## TASK PROMPT
Render the lines of all the rows below as a Markdown table with the columns "Number" and "Line", one line per table row. Number the lines in order, skip blank lines, and leave the pictures out.

## SUPPLIED MATERIAL
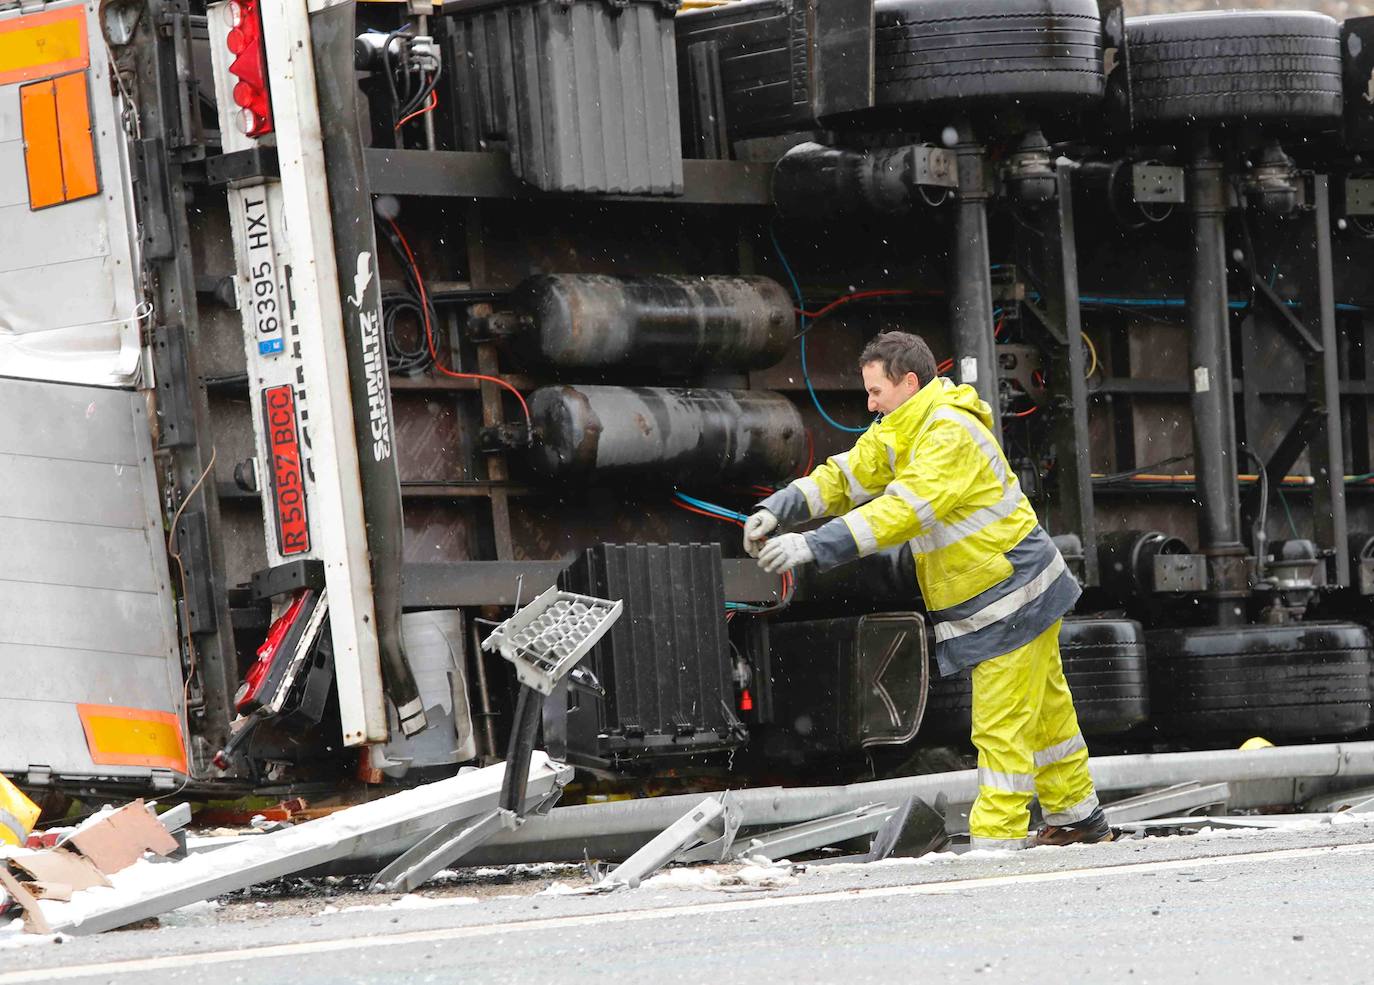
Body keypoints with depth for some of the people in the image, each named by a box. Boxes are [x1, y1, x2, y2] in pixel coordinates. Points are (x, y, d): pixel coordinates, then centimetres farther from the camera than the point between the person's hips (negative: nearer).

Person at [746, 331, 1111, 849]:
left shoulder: (950, 436, -24)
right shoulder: (898, 433, 8)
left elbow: (903, 510, -33)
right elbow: (842, 477, 7)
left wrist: (814, 545, -36)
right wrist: (778, 509, -10)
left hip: (1008, 599, -10)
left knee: (1001, 727, -8)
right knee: (1044, 709, 20)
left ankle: (998, 841, -5)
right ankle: (1077, 817, 31)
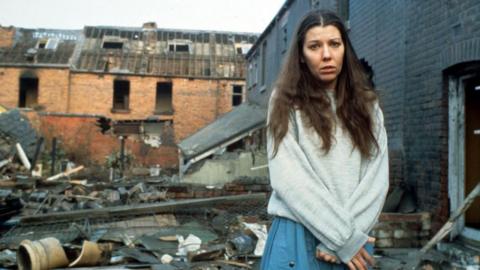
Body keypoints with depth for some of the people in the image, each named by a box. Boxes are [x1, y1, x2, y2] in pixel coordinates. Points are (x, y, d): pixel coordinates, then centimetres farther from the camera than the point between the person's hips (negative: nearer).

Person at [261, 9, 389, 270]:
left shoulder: (367, 105, 6)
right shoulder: (286, 102, -2)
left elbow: (377, 179, -2)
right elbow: (287, 179, -11)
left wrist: (348, 235, -13)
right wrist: (342, 236, -14)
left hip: (354, 242, 3)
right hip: (298, 238, -2)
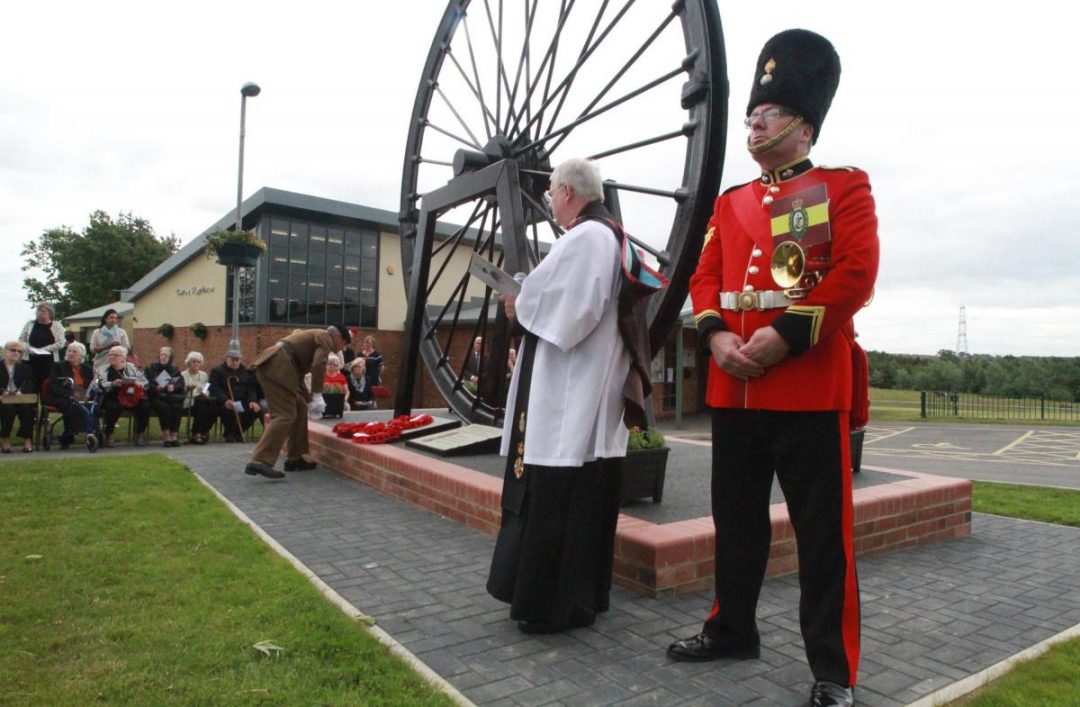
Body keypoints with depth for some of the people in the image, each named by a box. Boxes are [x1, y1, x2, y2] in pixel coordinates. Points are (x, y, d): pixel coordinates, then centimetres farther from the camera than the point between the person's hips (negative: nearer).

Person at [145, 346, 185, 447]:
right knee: (164, 407, -34)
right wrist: (156, 387, -17)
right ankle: (166, 436, -33)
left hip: (172, 395, 1)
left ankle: (174, 436, -31)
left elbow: (181, 384, 5)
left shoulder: (174, 370, 21)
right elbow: (147, 383, 2)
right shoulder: (151, 368, 18)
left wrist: (174, 387, -16)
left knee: (177, 406, -31)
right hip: (157, 396, -1)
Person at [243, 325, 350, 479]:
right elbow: (319, 364, -15)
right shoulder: (325, 337, 4)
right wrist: (317, 396, -11)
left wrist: (309, 401, 35)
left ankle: (294, 458, 19)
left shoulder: (314, 337, 32)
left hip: (271, 366, 10)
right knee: (284, 415, -13)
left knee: (300, 409, 15)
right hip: (276, 367, -10)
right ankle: (259, 462, -20)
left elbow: (298, 375, 35)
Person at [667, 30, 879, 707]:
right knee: (737, 519, 15)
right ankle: (732, 629, 33)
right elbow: (704, 278, 11)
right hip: (733, 388, 5)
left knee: (823, 531, 3)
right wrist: (717, 337, -8)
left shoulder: (845, 187, 3)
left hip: (811, 387, -5)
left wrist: (784, 335, -17)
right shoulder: (730, 203, 17)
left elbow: (856, 274, -9)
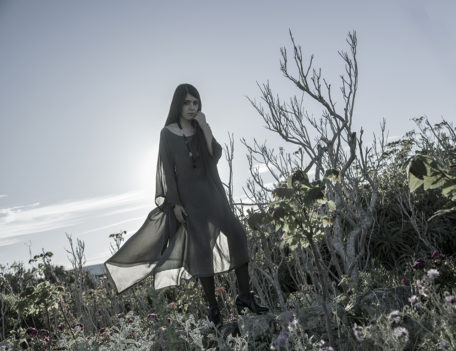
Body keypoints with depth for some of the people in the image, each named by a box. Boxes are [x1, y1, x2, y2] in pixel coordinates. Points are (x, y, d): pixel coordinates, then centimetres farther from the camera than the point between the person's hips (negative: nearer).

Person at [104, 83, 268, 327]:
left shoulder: (201, 130, 12)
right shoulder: (167, 133, -1)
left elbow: (215, 155, -3)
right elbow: (167, 170, -6)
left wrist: (205, 126, -8)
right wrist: (175, 203, -12)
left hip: (211, 192, 5)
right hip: (187, 196, -5)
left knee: (236, 233, -6)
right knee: (201, 247, -7)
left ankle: (245, 296, 0)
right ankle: (213, 308, 4)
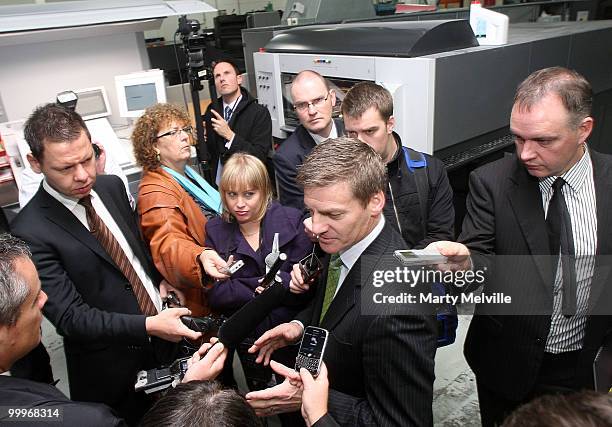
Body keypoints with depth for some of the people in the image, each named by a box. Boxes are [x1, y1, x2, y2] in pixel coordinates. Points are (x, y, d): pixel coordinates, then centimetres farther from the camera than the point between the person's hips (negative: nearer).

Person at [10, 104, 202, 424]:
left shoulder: (111, 186, -2)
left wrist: (161, 279, -1)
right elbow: (69, 317, -23)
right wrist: (148, 326, -30)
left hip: (165, 339, 6)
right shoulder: (30, 233, -22)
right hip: (111, 369, -5)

## FINISHED EXERCISE
| Number | Line |
|---|---|
| 1 | Body keypoints with depth for some of the people in the image, each named by a box. Boxes are [x1, y1, x2, y2] in pixel coordinates. Points are (x, y, d): pixel coordinates, then centimetres farther from the camera than the point between the person's hips (negative: nearer). |
| 2 | Person at [746, 331, 1111, 849]: |
| 3 | left shoulder: (950, 436, -24) |
| 4 | right shoulder: (898, 433, 8) |
| 5 | left elbow: (903, 510, -33) |
| 6 | right elbow: (842, 477, 7) |
| 7 | left wrist: (814, 545, -36) |
| 8 | right wrist: (778, 509, -10) |
| 9 | left hip: (1008, 599, -10) |
| 10 | left knee: (1001, 727, -8) |
| 11 | right knee: (1044, 709, 20) |
| 12 | left ankle: (998, 841, -5) |
| 13 | right ankle: (1077, 817, 31) |
| 14 | Body keypoints with depth for some of the people in the image, each named by a box. Boxes are [x1, y1, x2, y2] in pixel coordinates. Points are (x, y, d): pixel coordinates, then centimetres farther from the camera than the point between the person's hips (negative: nearer). |
| 15 | Person at [261, 9, 389, 270]: |
| 16 | left shoulder: (367, 105, 6) |
| 17 | right shoulder: (286, 102, -2) |
| 18 | left elbow: (377, 179, -2) |
| 19 | right elbow: (287, 179, -11) |
| 20 | left wrist: (348, 235, -13) |
| 21 | right wrist: (342, 236, -14) |
| 22 | left hip: (354, 242, 3) |
| 23 | right hip: (298, 238, -2) |
| 24 | Body keypoints with depth for some of the people in the image, each named by a box. Boxes are [x1, y1, x2, y2] in pixel coordinates. Points are (x, y, d): pixel coordinates, then centimetres farther from the camera than the point between the person's hips (negative: nearer). |
| 25 | Person at [145, 346, 185, 447]: |
| 26 | right knee: (164, 407, -34) |
| 27 | right wrist: (156, 387, -17) |
| 28 | right ankle: (166, 436, -33) |
| 29 | left hip: (172, 395, 1) |
| 30 | left ankle: (174, 436, -31) |
| 31 | left elbow: (181, 384, 5) |
| 32 | left shoulder: (174, 370, 21) |
| 33 | right elbow: (147, 383, 2) |
| 34 | right shoulder: (151, 368, 18) |
| 35 | left wrist: (174, 387, -16) |
| 36 | left knee: (177, 406, -31) |
| 37 | right hip: (157, 396, -1) |
| 38 | Person at [243, 325, 350, 479]: |
| 39 | right elbow: (319, 364, -15) |
| 40 | right shoulder: (325, 337, 4) |
| 41 | right wrist: (317, 396, -11) |
| 42 | left wrist: (309, 401, 35) |
| 43 | left ankle: (294, 458, 19) |
| 44 | left shoulder: (314, 337, 32) |
| 45 | left hip: (271, 366, 10) |
| 46 | right knee: (284, 415, -13) |
| 47 | left knee: (300, 409, 15) |
| 48 | right hip: (276, 367, -10) |
| 49 | right ankle: (259, 462, -20) |
| 50 | left elbow: (298, 375, 35) |
| 51 | Person at [667, 30, 879, 707]: |
| 52 | right knee: (737, 519, 15) |
| 53 | right ankle: (732, 629, 33) |
| 54 | right elbow: (704, 278, 11) |
| 55 | right hip: (733, 388, 5) |
| 56 | left knee: (823, 531, 3) |
| 57 | right wrist: (717, 337, -8) |
| 58 | left shoulder: (845, 187, 3) |
| 59 | left hip: (811, 387, -5) |
| 60 | left wrist: (784, 335, -17) |
| 61 | right shoulder: (730, 203, 17) |
| 62 | left elbow: (856, 274, -9) |
| 63 | Body keypoints with depth for some of the people in the image, each named by a box. Boxes are [x1, y1, x2, y2] in pixel coordinates. Points are (x, y, d): pixel coordinates, then centimetres farther from the camera than the point between the person's hips (negative: nearer). |
| 64 | Person at [104, 83, 268, 327]: |
| 65 | left shoulder: (201, 130, 12) |
| 66 | right shoulder: (167, 133, -1) |
| 67 | left elbow: (215, 155, -3) |
| 68 | right elbow: (167, 170, -6) |
| 69 | left wrist: (205, 126, -8) |
| 70 | right wrist: (175, 203, -12) |
| 71 | left hip: (211, 192, 5) |
| 72 | right hip: (187, 196, -5) |
| 73 | left knee: (236, 233, -6) |
| 74 | right knee: (201, 247, -7) |
| 75 | left ankle: (245, 296, 0) |
| 76 | right ankle: (213, 308, 4) |
| 77 | Body keypoints with depth for some of the people in the image, each named by a box. Boxes are [x1, y1, x2, y2] in pixel coordinates. Points are (x, y, d): pixel coordinates, then centimetres farther from the camera than the point between the person's hips (negative: nearer). |
| 78 | Person at [10, 104, 202, 424]: |
| 79 | left shoulder: (111, 186, -2) |
| 80 | left wrist: (161, 279, -1) |
| 81 | right elbow: (69, 317, -23) |
| 82 | right wrist: (148, 326, -30) |
| 83 | left hip: (165, 339, 6) |
| 84 | right shoulder: (30, 233, -22) |
| 85 | right hip: (111, 369, -5) |